## OBJECTIVE A
Answer each question from the commit message on read-stream look-ahead, keeping the markings on your answers.
(i) Who is listed as the author of the commit?
(ii) Under what condition will a subsequent commit increase the read-ahead distance?
(iii) What typical reason does the commit message give for not having to wait for IO completion at a low look-ahead distance?
## OBJECTIVE B
Using the commit message on read-stream look-ahead, explain why only increasing the read-ahead distance when waiting for IO would cause a regression without further work.
## OBJECTIVE C
Carry on with the commit message on read-stream look-ahead from the point where its text stops.

## QUOTED TEXT
■ ■ ■
]> git.ipfire.org Git - thirdparty/postgresql.git/commitdiff
read stream: Split decision about look ahead for AIO and combining
authorAndres Freund <andres@anarazel.de>
Sun, 5 Apr 2026 04:43:54 +0000 (00:43 -0400)
committerAndres Freund <andres@anarazel.de>
Sun, 5 Apr 2026 04:43:54 +0000 (00:43 -0400)
In a subsequent commit the read-ahead distance will only be increased when
waiting for IO. Without further work that would cause a regression: As IO
combining and read-ahead are currently controlled by the same mechanism, we
would end up not allowing IO combining when never needing to wait for IO (as
the distance ends up too small to allow for full sized IOs), which can
increase CPU overhead. A typical reason to not have to wait for IO completion
at a low look-ahead distance is use of io_uring with the to-be-read data in
the page cache. But even with worker the IO submission rate may be low enough
for the worker to keep up.

One might think that we could just always perform IO combining, but doing so
at the start of a scan can cause performance regressions:

1) Performing a large IO commonly has a higher latency than smaller IOs. That
   is not a problem once reading ahead far enough, but at the start of a stream
   it can lead to longer waits for IO completion.
■ ■ ■
## MATERIAL
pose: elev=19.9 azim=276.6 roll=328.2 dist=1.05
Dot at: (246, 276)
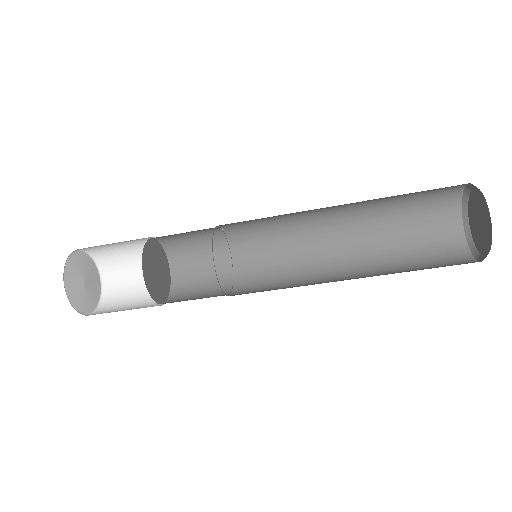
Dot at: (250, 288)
■ ■ ■
## WRITTEN ANSWER A
(i) Andres Freund.
(ii) Only when waiting for IO.
(iii) The use of io_uring with the to-be-read data in the page cache.

## WRITTEN ANSWER B
IO combining and read-ahead are currently controlled by the same mechanism. If IO never has to be waited for, the distance stays too small for full-sized IOs, so IO combining would not be allowed, and that can increase CPU overhead.

## WRITTEN ANSWER C
2) Sometimes read streams will not be read to completion. Immediately starting
   with full sized IOs leads to more wasted effort. This is not commonly an
   issue with existing read stream users, but the upcoming use of read streams
   to fetch table pages as part of an index scan frequently encounters this.

Solve this issue by splitting ReadStream->distance into ->combine_distance and
->readahead_distance. Right now they are increased/decreased at the same time,
but that will change in the next commit.

One of the comments in read_stream_should_look_ahead() refers to a motivation
that only really exists as of the next commit, but without it the code doesn't
make sense on its own.

Reviewed-by: Melanie Plageman <melanieplageman@gmail.com>
Reviewed-by: Nazir Bilal Yavuz <byavuz81@gmail.com>
Discussion: https://postgr.es/m/f3xxfrkafjxpyqxywcxricxgyizjirfceychyxsgn7bwjp5eda@kwbduhy7tfmu
Discussion: https://postgr.es/m/CA+hUKGL2PhFyDoqrHefqasOnaXhSg48t1phs3VM8BAdrZqKZkw@mail.gmail.com

src/backend/storage/aio/read_stream.c

index 4a7a271c3e68095fb6ee9e8d36b5359aa72e2a7b..37c3921450b5f66684f94be49b5b96bc0e579325 100644 (file)
@@ -98,10 +98,23 @@ struct ReadStream
        int16           max_pinned_buffers;
        int16           forwarded_buffers;
        int16           pinned_buffers;
-       int16           distance;
+
+       /*
+        * Limit of how far, in blocks, to look-ahead for IO combining and for
+        * read-ahead.
+        *
+        * The limits for read-ahead and combining are handled separately to allow
+        * for IO combining even in cases where the I/O subsystem can keep up at a
+        * low read-ahead distance, as doing larger IOs is more efficient.
+        *
+        * Set to 0 when the end of the stream is reached.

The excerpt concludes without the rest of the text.